L’Italia non ha mai investito a sufficienza sul capitale umano, a partire ovviamente dalla giovani generazioni… crede che questo ci penalizzerà rispetto ad altri paesi in una fase di ricostruzione successiva alla pandemia?
Serve una politica che torni a investire sulle persone
Ancor più dopo questa nuova crisi, le potenzialità dell’Italia sono legate alla capacità di mettere tutti, a partire dalle età più giovani fino a quelle più avanzate, nelle condizioni di dare il meglio di sé. A tale fine serve una politica che torni ad investire sulle persone e a sostenere scelte educative di valore, un inserimento qualificato nel mondo del lavoro, una realizzazione piena dei propri progetti di vita. In assenza di tutto questo, andrebbe ulteriormente ad accentuarsi il paradosso italiano di aver nuove generazioni demograficamente meno consistenti ma anche meno incluse e valorizzate all’interno dei processi di sviluppo del paese. Questo significherebbe per l’Italia rimanere ineluttabilmente al margine dei percorsi più virtuosi di produzione benessere nel resto di questo secolo.

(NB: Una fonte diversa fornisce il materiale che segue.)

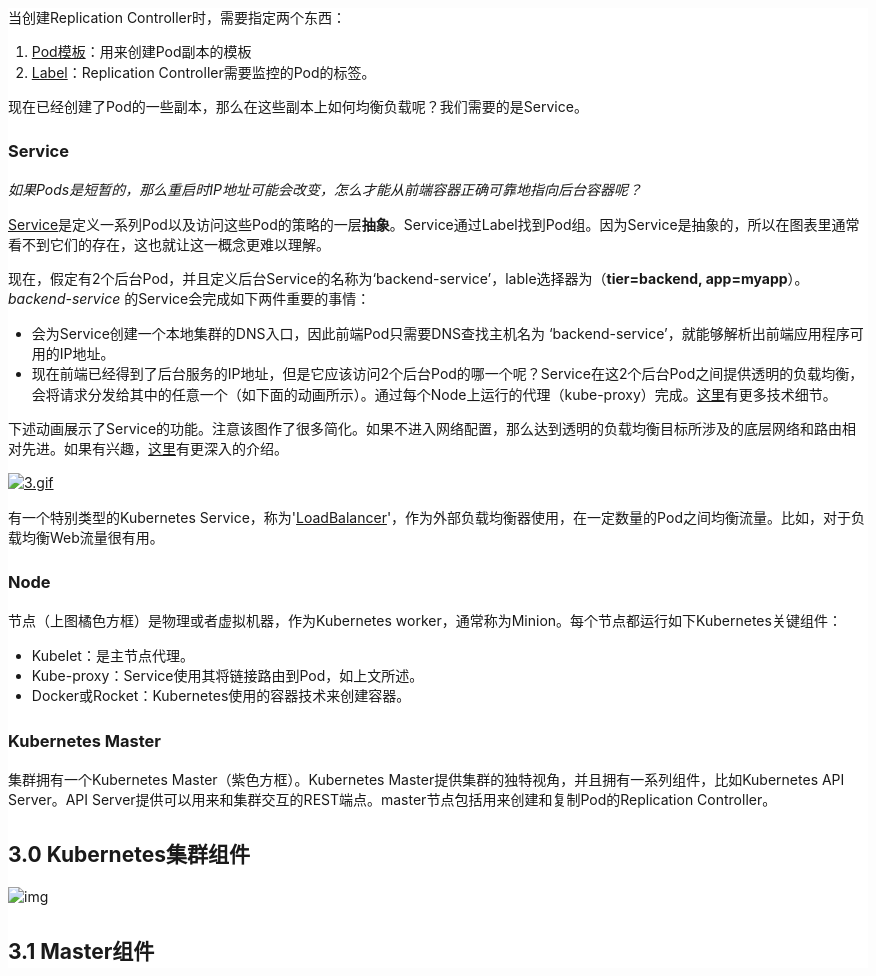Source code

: 当创建Replication Controller时，需要指定两个东西：

1. [Pod模板](http://kubernetes.io/v1.1/docs/user-guide/replication-controller.html#pod-template)：用来创建Pod副本的模板
2. [Label](http://kubernetes.io/v1.1/docs/user-guide/replication-controller.html#labels)：Replication Controller需要监控的Pod的标签。


现在已经创建了Pod的一些副本，那么在这些副本上如何均衡负载呢？我们需要的是Service。

### Service

*如果Pods是短暂的，那么重启时IP地址可能会改变，怎么才能从前端容器正确可靠地指向后台容器呢？*

[Service](http://kubernetes.io/v1.1/docs/user-guide/services.html)是定义一系列Pod以及访问这些Pod的策略的一层**抽象**。Service通过Label找到Pod组。因为Service是抽象的，所以在图表里通常看不到它们的存在，这也就让这一概念更难以理解。

现在，假定有2个后台Pod，并且定义后台Service的名称为‘backend-service’，lable选择器为（**tier=backend, app=myapp**）。*backend-service* 的Service会完成如下两件重要的事情：

- 会为Service创建一个本地集群的DNS入口，因此前端Pod只需要DNS查找主机名为 ‘backend-service’，就能够解析出前端应用程序可用的IP地址。
- 现在前端已经得到了后台服务的IP地址，但是它应该访问2个后台Pod的哪一个呢？Service在这2个后台Pod之间提供透明的负载均衡，会将请求分发给其中的任意一个（如下面的动画所示）。通过每个Node上运行的代理（kube-proxy）完成。[这里](http://kubernetes.io/v1.1/docs/user-guide/services.html#virtual-ips-and-service-proxies)有更多技术细节。


下述动画展示了Service的功能。注意该图作了很多简化。如果不进入网络配置，那么达到透明的负载均衡目标所涉及的底层网络和路由相对先进。如果有兴趣，[这里](http://www.dasblinkenlichten.com/kubernetes-101-networking/)有更深入的介绍。

[![3.gif](http://dockone.io/uploads/article/20190625/e7a273fcdc03d2417b354b60c253552f.gif)](http://dockone.io/uploads/article/20190625/e7a273fcdc03d2417b354b60c253552f.gif)


有一个特别类型的Kubernetes Service，称为'[LoadBalancer](http://kubernetes.io/v1.1/docs/user-guide/services.html#type-loadbalancer)'，作为外部负载均衡器使用，在一定数量的Pod之间均衡流量。比如，对于负载均衡Web流量很有用。

### Node

节点（上图橘色方框）是物理或者虚拟机器，作为Kubernetes worker，通常称为Minion。每个节点都运行如下Kubernetes关键组件：

- Kubelet：是主节点代理。
- Kube-proxy：Service使用其将链接路由到Pod，如上文所述。
- Docker或Rocket：Kubernetes使用的容器技术来创建容器。



### Kubernetes Master

集群拥有一个Kubernetes Master（紫色方框）。Kubernetes Master提供集群的独特视角，并且拥有一系列组件，比如Kubernetes API Server。API Server提供可以用来和集群交互的REST端点。master节点包括用来创建和复制Pod的Replication Controller。

## 3.0 Kubernetes集群组件

![img](https://cdn.nlark.com/yuque/0/2020/png/1495606/1591068644481-f7185728-62e9-4ee3-baa5-4903cb932715.png)



## 3.1 Master组件
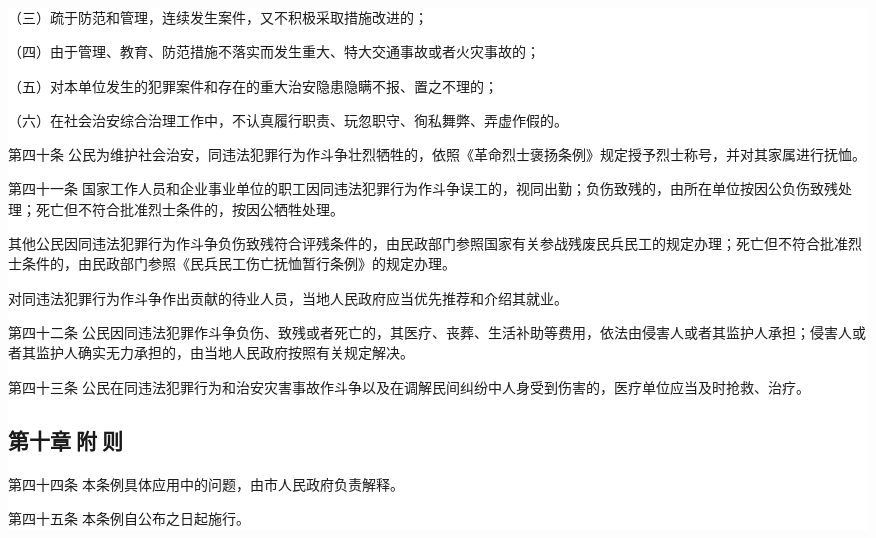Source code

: （三）疏于防范和管理，连续发生案件，又不积极采取措施改进的；

（四）由于管理、教育、防范措施不落实而发生重大、特大交通事故或者火灾事故的；

（五）对本单位发生的犯罪案件和存在的重大治安隐患隐瞒不报、置之不理的；

（六）在社会治安综合治理工作中，不认真履行职责、玩忽职守、徇私舞弊、弄虚作假的。

第四十条 公民为维护社会治安，同违法犯罪行为作斗争壮烈牺牲的，依照《革命烈士褒扬条例》规定授予烈士称号，并对其家属进行抚恤。

第四十一条 国家工作人员和企业事业单位的职工因同违法犯罪行为作斗争误工的，视同出勤；负伤致残的，由所在单位按因公负伤致残处理；死亡但不符合批准烈士条件的，按因公牺牲处理。

其他公民因同违法犯罪行为作斗争负伤致残符合评残条件的，由民政部门参照国家有关参战残废民兵民工的规定办理；死亡但不符合批准烈士条件的，由民政部门参照《民兵民工伤亡抚恤暂行条例》的规定办理。

对同违法犯罪行为作斗争作出贡献的待业人员，当地人民政府应当优先推荐和介绍其就业。

第四十二条 公民因同违法犯罪作斗争负伤、致残或者死亡的，其医疗、丧葬、生活补助等费用，依法由侵害人或者其监护人承担；侵害人或者其监护人确实无力承担的，由当地人民政府按照有关规定解决。

第四十三条 公民在同违法犯罪行为和治安灾害事故作斗争以及在调解民间纠纷中人身受到伤害的，医疗单位应当及时抢救、治疗。

## 第十章  附  则

第四十四条 本条例具体应用中的问题，由市人民政府负责解释。

第四十五条 本条例自公布之日起施行。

*Alessandro Rosina insegna Demografia e Statistica sociale nella Facoltà di Economia dell’Università Cattolica di Milano. Come si legge nella nota biografica contenuta nel suo sito, si occupa di “demografia, e tutto ciò che ruota attorno. Analizza e approfondisce, in particolare, temi quali la transizione alla vita adulta, il degiovanimento, il capitale umano e la mobilità internazionale dei talenti, le politiche familiari, il welfare e l’innovazione sociale, la longevità”. Rosina coordina la principale indagine italiana sulle nuove generazioni (il “Rapporto giovani” dell’Istituto G. Toniolo) e ha al suo attivo numerose pubblicazioni di successo su un tema che è stato tra i primi ad analizzare nel nostro paese. Ricordiamo, in questa sede, “Non è un paese per giovani. L’anomalia italiana: una generazione senza voce“, (con E. Ambrosi, Marsilio, 2009) e “L’Italia che non cresce. Gli alibi di un paese immobile” (Laterza, 2013).